*REQUIRED WORK*
Express the lines of the material as a JSON list of strings, one string per line and with blank lines omitted, starting at the line that contains "### Initialize the database" and stopping after the line that contains "## Google Trends Keywords Scraper". Leave the pictures out of the answer.

[Data items]
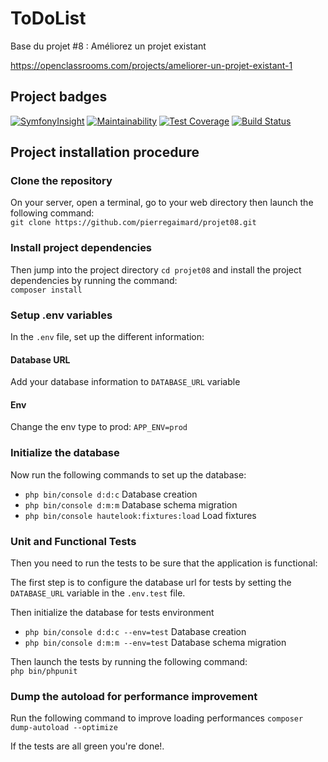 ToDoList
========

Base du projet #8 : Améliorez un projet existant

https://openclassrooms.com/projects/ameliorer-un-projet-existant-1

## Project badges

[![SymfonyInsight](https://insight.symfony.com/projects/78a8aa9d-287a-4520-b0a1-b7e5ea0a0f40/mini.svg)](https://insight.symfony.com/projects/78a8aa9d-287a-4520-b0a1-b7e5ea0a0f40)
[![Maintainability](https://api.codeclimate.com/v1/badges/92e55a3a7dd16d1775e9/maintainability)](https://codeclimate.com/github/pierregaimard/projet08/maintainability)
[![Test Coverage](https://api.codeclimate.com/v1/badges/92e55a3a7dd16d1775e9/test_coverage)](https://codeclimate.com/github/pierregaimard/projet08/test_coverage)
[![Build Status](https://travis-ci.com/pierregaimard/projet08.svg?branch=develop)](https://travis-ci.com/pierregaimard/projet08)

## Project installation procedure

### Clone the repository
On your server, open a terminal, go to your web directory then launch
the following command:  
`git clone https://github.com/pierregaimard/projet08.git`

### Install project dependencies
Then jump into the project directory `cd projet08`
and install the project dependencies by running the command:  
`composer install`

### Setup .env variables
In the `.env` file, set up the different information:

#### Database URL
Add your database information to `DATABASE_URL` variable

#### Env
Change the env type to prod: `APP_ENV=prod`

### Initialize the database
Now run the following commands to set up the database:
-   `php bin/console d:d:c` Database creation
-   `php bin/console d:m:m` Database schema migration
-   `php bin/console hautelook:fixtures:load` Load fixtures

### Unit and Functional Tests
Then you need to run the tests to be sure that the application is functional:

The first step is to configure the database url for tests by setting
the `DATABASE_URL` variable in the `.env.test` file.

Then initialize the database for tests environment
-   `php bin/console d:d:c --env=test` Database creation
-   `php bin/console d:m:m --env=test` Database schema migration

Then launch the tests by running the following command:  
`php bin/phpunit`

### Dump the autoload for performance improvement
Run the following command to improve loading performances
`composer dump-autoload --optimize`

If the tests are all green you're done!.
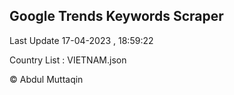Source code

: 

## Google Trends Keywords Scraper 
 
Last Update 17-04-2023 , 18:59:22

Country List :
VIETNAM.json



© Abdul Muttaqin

==

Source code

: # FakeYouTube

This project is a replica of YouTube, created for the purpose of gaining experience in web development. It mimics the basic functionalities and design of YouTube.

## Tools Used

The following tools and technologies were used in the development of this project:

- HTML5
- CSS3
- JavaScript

*EXERCISE RESULT*
[
  "### Initialize the database",
  "Now run the following commands to set up the database:",
  "-   `php bin/console d:d:c` Database creation",
  "-   `php bin/console d:m:m` Database schema migration",
  "-   `php bin/console hautelook:fixtures:load` Load fixtures",
  "### Unit and Functional Tests",
  "Then you need to run the tests to be sure that the application is functional:",
  "The first step is to configure the database url for tests by setting",
  "the `DATABASE_URL` variable in the `.env.test` file.",
  "Then initialize the database for tests environment",
  "-   `php bin/console d:d:c --env=test` Database creation",
  "-   `php bin/console d:m:m --env=test` Database schema migration",
  "Then launch the tests by running the following command:  ",
  "`php bin/phpunit`",
  "### Dump the autoload for performance improvement",
  "Run the following command to improve loading performances",
  "`composer dump-autoload --optimize`",
  "If the tests are all green you're done!.",
  "Source code",
  ": ",
  "## Google Trends Keywords Scraper "
]